PG&E is using the ‘knowledge transfer’ method which has been used by several other American companies in the last couple of years to cut cost, including Disney and Southern California Edison.

PG&E previously announced a restructuring plan to terminate approximately 390 full-time support services jobs and 800 non-employee contractors, while leaving 500 open positions empty, reported the San Francisco Business Chronicle. Laid-off San Francisco IT workers at PG&E were offered 15-day temporary contracts through February 10 to train the H-1B visa holders from TCS.

When PG&E was contacted by the SFBT about offshoring jobs to Mumbai, company spokesman Brian Hertzog stated: “The focus is really on doing the right thing for our customers and the right thing for the business over the long term. That’s what this is about, and it’s what drove the decision.”

Hertzog added that the replacements are currently in the US on H-1B work visas to learn IT jobs, phase out older applications, and then transfer the tasks to workers in India. Although Hertzog stated that the roles of the terminated employees would have been phased out anyway, he acknowledged that PG&E’s IT group would contract for 100 H-1B Visa holders to do work the company calls more strategically focused and of higher value, reported Breitbart.

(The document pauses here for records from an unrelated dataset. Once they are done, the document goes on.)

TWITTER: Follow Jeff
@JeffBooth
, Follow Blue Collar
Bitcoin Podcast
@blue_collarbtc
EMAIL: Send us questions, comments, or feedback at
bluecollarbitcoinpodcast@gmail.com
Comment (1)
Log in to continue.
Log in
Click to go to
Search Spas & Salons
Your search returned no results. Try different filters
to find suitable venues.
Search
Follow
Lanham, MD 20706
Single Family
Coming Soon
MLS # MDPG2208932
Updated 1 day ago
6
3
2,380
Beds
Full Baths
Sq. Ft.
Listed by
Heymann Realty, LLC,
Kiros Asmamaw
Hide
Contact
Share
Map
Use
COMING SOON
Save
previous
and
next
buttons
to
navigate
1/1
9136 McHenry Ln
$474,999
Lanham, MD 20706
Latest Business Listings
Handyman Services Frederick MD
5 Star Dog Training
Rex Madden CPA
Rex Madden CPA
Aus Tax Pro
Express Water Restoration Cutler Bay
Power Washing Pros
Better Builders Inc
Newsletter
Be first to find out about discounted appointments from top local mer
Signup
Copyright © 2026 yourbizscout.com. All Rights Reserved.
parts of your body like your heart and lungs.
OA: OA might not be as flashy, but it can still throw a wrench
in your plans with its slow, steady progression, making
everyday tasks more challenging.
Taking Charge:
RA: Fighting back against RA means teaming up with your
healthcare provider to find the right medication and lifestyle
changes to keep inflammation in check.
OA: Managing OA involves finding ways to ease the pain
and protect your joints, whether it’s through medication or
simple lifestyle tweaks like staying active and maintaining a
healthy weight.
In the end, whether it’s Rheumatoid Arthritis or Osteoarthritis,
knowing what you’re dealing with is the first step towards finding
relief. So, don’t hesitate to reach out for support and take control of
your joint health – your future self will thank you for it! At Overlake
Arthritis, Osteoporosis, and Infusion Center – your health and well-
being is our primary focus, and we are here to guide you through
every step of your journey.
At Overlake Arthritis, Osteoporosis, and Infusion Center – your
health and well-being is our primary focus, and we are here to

Paul Almeida, president of the AFL-CIO’s Department for Professional Employees, told the Chronicle: “It’s knowledge transfer.” He complained, “They’re just transferring the knowledge of the business to these foreign countries through these outsourcing firms.”

Earlier, Southern California Edison made a similar move in 2015 by outsourcing 500 American jobs by using H-1B visa workers. Last year, in September, the University of California announced its San Francisco campus would dump 17 percent of its IT employees by February 2017 and replace them with contract H-1B visa holders from India. The cuts were aimed at eliminating 67 permanent employee positions — complete with generous pensions — as well as 20 American contract workers, reported Breitbart.

On the flip side, PG&E have come under criticism for passing on higher costs to their consumers. The Sacramento Bee reported a 13% increase in natural gas rates that took effect in August, but consumers didn’t feel the pinch until December, when residents turned up their thermostats in the face of a particularly cold and wet season. Electricity rates were raised three times in the past year. Combined, electricity and gas rates for PG&E customers are an average of 21 percent higher than they were a year ago, said utility spokesman Donald Cutler.

It remains to be seen if PG&E will pass on the savings from outsourcing the 72 IT jobs to India to their customers, or not.